=== SOURCE DATA ===

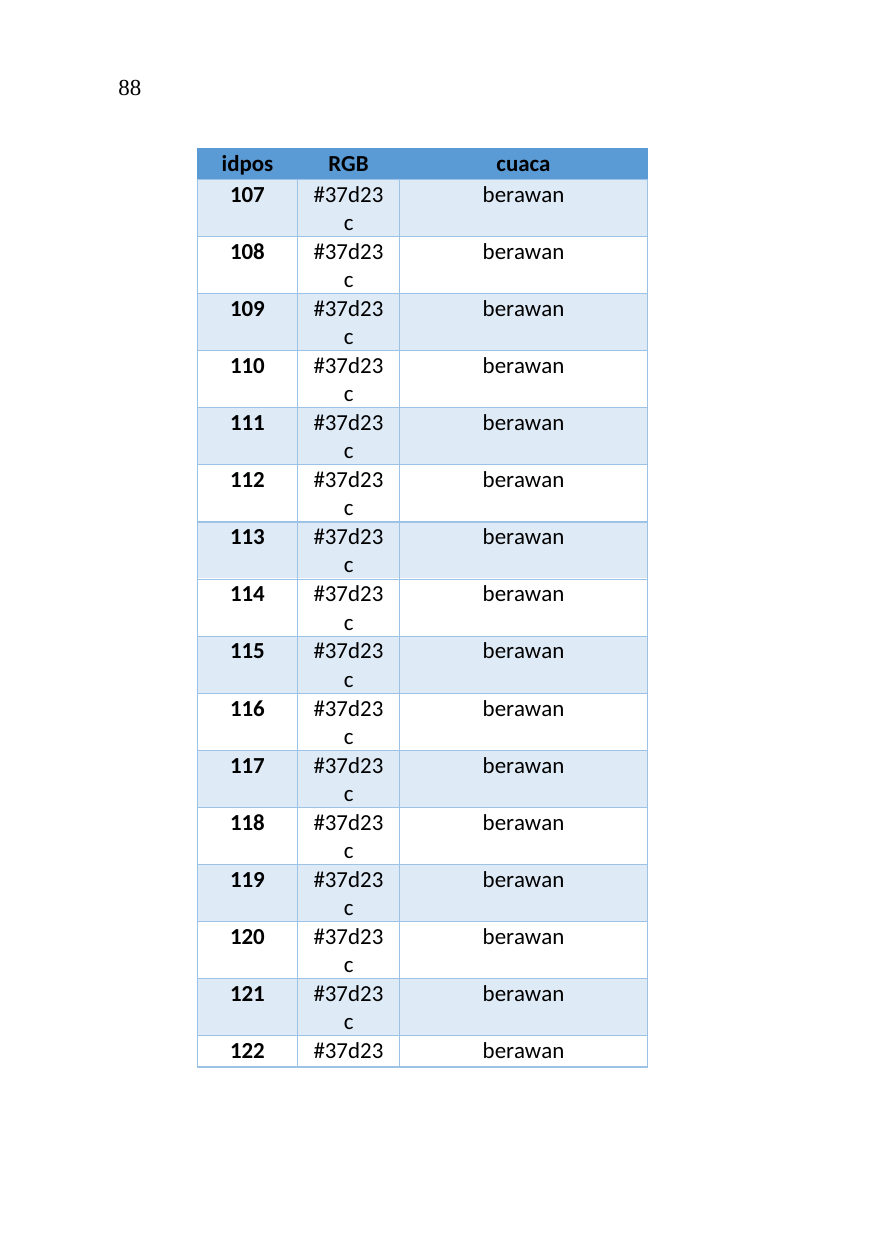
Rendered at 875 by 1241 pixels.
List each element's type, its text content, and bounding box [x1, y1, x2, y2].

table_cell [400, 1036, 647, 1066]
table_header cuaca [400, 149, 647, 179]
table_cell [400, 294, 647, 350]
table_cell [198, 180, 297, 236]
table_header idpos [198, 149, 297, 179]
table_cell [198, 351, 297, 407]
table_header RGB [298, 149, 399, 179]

===

_WHAT IS EXPECTED_
The records above are to be repeated exactly, with the pictures left out.

_EXPECTED ANSWER_
Rendered at 875 by 1241 pixels.
List each element's type, its text content, and bounding box [x1, y1, x2, y2].

table_cell [400, 1036, 647, 1066]
table_header cuaca [400, 149, 647, 179]
table_cell [400, 294, 647, 350]
table_cell [198, 180, 297, 236]
table_header idpos [198, 149, 297, 179]
table_cell [198, 351, 297, 407]
table_header RGB [298, 149, 399, 179]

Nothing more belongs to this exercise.